• **Exercise set**:
1) Repeat the passage about the Tom T. Hall songs, starting at "I have a transcription" and ending at "particular radio broadcast.", swapping "Ralph Emery" for "Emery".
2) According to the passage about the Tom T. Hall songs, why was Ralph Emery playing an album track of "Tulsa Telephone Book" on that radio broadcast?
--- Begin Document segment ---
I love how much fun Nancy and Lee are having while they sing, audibly evident just 13 seconds into this song.  And Lee isn’t kidding when Nancy queries him about a lyric in the middle of the performance, and he replies, “I don’t know, I didn’t write the song” — that would be Tom T. Hall:

This song was included on 1968’s Nancy & Lee Reprise album for which Billy Strange arranged & conducted and Hazlewood wrote (50%) & produced (100%).

Nancy & Lee LP“Greenwich Village Folk Song Salesman” (originally written for Jim and Jesse, who released a 45 in December 1967) remained strictly an album track for Nancy & Lee — except in Germany, where it served as the B-side to “Elusive Dreams” in May 1969.

Greenwich Village Folk Song Salesman 45

“Tulsa Telephone Book”: Pre-Internet Woes

I have a transcription LP of a Ralph Emery radio show from 1971, with Glen Campbell as the featured guest.  Here are Ralph and Glen introducing a wry and rascally analog tale – “Tulsa Telephone Book” – from Tom T. Hall’s new album at the time, In Search of a Song:

“Tulsa Telephone Book” was never issued as a 45 – thus, Ralph Emery was spinning an LP track on this particular radio broadcast.
--- End Document segment ---
--- Begin Dataset content ---
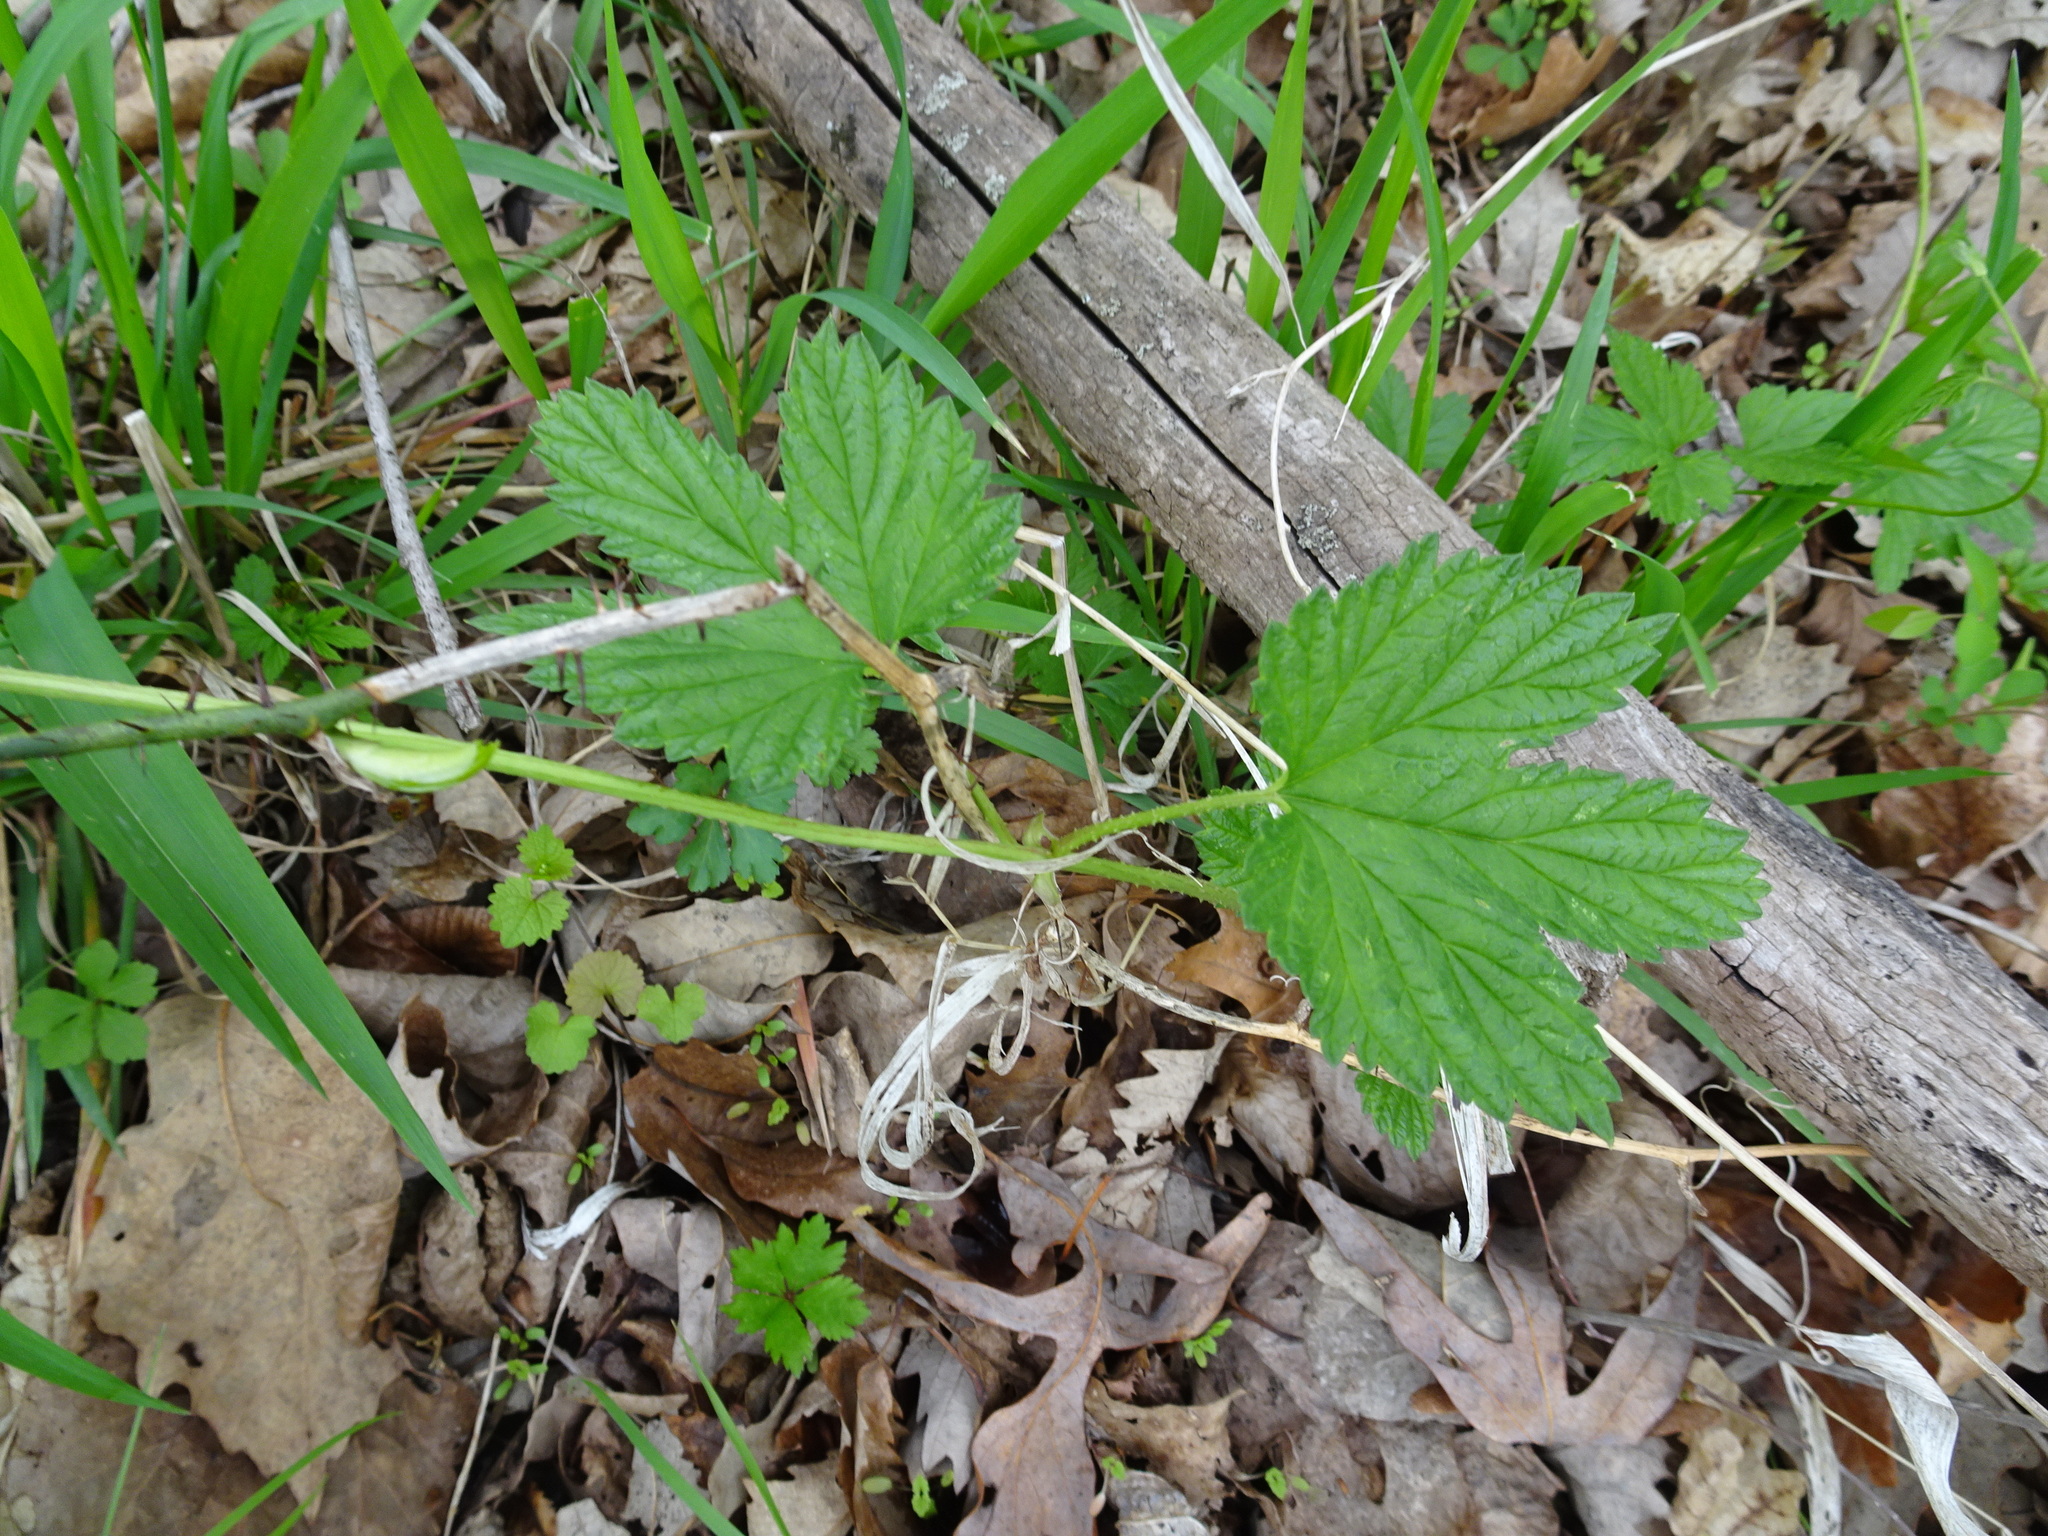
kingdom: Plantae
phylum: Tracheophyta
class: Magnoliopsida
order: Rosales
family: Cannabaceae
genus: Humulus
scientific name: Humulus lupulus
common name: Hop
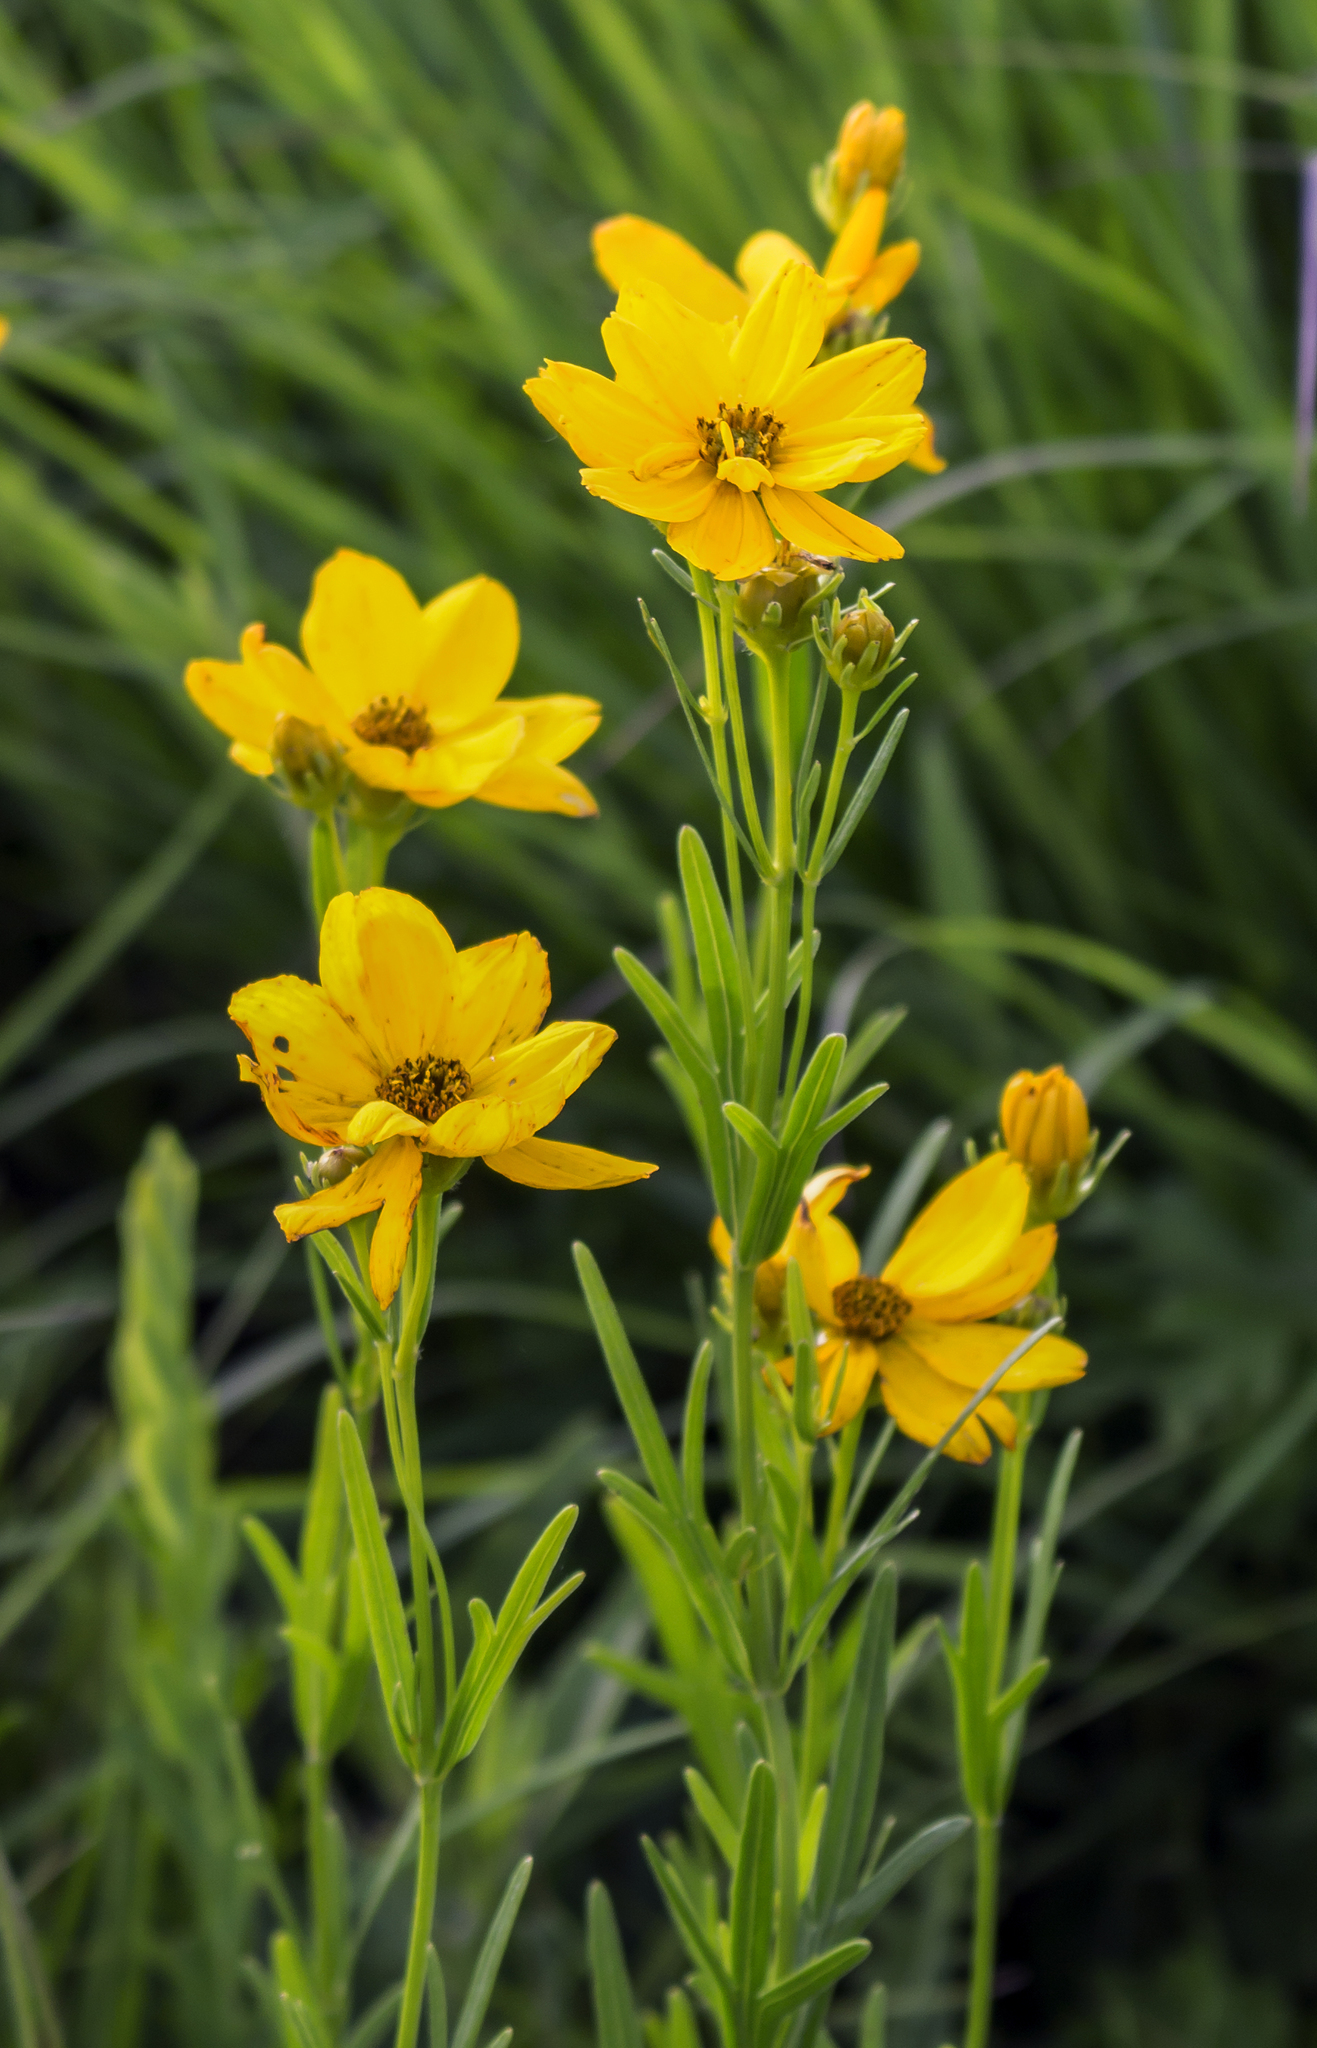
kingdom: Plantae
--- End Dataset content ---
• **Answers provided**:
1)
I have a transcription LP of a Emery radio show from 1971, with Glen Campbell as the featured guest.  Here are Ralph and Glen introducing a wry and rascally analog tale – “Tulsa Telephone Book” – from Tom T. Hall’s new album at the time, In Search of a Song:

“Tulsa Telephone Book” was never issued as a 45 – thus, Emery was spinning an LP track on this particular radio broadcast.

2) "Tulsa Telephone Book" was never issued as a 45. Ralph Emery was therefore spinning it as an LP track from Tom T. Hall's album In Search of a Song.